リラックス効果があるとして、ドラッグストアやネット通販でも見かけるようになった大麻草由来の成分「CBN(カンナビノール)」。手軽に入手できる一方で、その安全性については以前から指摘がありました。そのようななか、厚生労働省は2026年6月1日からCBNを「指定薬物」に指定し、新たな規制方針を設けることを発表しました。すでに製品を使用している人への影響も含めて、精神科医の公受先生に解説してもらいました。

監修医師:
公受 裕樹(医師)
金沢大学医学部卒業
精神科単科病院を経て、現在都内クリニック勤務
精神保健指定医、産業医
【免許・資格】
精神保健指定医、産業医
厚生労働省が発表した内容とは?
編集部
厚生労働省が発表した内容を教えてください。
公受先生
厚生労働省は、CBNが薬事審議会指定薬物部会において、「精神毒性を有する蓋然性が高く、かつ、人の身体に使用された場合に保健衛生上の危害が発生するおそれがある物であること」が認められたと発表しました。
2026年6月1日からの「指定薬物」指定により、CBNを含む製品は、原則として製造や輸入、販売、所持、使用などが禁止されます。
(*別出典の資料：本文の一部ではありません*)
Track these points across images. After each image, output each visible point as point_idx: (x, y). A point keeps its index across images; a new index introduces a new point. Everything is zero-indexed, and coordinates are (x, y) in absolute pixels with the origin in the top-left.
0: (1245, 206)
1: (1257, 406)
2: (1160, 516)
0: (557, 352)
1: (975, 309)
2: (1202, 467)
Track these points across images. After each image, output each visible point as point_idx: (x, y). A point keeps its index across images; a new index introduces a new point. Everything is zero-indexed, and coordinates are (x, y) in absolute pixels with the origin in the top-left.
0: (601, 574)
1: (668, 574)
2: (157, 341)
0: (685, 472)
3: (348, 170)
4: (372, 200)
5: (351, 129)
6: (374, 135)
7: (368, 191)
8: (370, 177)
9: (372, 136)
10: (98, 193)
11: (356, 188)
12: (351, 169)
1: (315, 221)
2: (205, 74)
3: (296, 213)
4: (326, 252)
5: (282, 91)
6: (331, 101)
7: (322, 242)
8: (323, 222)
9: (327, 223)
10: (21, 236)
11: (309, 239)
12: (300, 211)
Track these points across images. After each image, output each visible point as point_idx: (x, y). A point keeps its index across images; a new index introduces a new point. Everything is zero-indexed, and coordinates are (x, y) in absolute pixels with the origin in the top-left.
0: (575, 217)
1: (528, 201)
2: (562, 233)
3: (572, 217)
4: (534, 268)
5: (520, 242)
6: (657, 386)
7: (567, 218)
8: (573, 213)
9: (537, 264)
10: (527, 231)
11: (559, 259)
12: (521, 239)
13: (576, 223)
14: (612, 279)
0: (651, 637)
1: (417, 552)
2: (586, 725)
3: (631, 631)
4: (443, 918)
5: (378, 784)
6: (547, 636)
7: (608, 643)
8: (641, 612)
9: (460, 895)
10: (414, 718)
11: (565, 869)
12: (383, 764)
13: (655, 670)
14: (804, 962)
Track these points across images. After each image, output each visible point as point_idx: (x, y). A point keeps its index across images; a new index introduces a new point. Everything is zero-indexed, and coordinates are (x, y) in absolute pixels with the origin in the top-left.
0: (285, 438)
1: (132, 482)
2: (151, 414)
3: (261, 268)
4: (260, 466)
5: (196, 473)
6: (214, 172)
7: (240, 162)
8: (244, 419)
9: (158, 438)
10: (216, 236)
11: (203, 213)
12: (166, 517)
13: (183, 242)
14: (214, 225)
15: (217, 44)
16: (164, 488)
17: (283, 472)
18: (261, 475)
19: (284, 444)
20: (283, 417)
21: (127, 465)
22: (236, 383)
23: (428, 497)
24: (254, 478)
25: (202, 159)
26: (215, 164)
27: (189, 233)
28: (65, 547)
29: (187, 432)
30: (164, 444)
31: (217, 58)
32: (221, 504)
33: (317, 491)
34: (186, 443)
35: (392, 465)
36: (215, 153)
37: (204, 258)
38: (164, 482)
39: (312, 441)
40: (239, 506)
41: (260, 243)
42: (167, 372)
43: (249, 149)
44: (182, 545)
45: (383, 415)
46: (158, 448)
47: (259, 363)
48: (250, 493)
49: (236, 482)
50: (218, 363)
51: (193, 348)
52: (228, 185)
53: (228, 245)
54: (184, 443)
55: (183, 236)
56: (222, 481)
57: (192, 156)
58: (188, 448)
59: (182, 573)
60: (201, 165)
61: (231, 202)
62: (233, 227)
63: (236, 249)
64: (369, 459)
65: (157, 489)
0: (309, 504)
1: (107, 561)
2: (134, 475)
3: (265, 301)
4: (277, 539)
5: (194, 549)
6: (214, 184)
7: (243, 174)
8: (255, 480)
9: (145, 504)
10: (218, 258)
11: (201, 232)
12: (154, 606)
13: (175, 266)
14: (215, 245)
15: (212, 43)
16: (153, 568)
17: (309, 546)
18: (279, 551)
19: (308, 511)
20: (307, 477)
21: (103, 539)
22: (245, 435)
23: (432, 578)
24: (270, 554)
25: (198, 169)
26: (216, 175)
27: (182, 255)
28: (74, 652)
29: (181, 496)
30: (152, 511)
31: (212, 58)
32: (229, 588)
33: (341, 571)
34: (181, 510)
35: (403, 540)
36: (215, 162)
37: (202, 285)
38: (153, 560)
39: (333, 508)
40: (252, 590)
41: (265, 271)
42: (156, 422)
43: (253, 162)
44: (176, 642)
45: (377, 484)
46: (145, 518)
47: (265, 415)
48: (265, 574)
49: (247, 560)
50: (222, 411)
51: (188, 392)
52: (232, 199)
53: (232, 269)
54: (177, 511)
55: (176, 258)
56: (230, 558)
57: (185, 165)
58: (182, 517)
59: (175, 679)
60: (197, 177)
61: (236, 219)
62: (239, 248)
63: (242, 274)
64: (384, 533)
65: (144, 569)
一方でほかに代わりとなる治療法がなく、難治性疾患や障害の治療にCBN製品の使用が必要と認められた患者さんについては、国が定めた手続きを行うことで、継続して使用できる場合があります。また、患者さんに製品を提供する販売事業者などにも、輸入や販売に関する届け出や管理などの手続きが求められます。
CBNとは?
編集部
CBNとはそもそもどのような成分なのでしょうか。
公受先生
CBNは、大麻草に含まれる「カンナビノイド(大麻草に含まれる化合物の総称)」と呼ばれる成分の一つです。大麻には、主要な精神活性成分で最も毒性が強く大麻取締法などで規制されている「THC(テトラヒドロカンナビノール)」や、精神作用や依存性がなく日本でも合法とされている「CBD(カンナビジオール)」など複数の成分が含まれており、それぞれ体への作用が異なります。CBNはTHCが分解されてできる成分で、THCほどではないものの精神活性作用があるとされています。またCBN含有製品についても、安全性や健康への影響が十分に確認されていないものがあります。体調や治療への影響について医師や専門機関に相談しながら、適切に対応しましょう。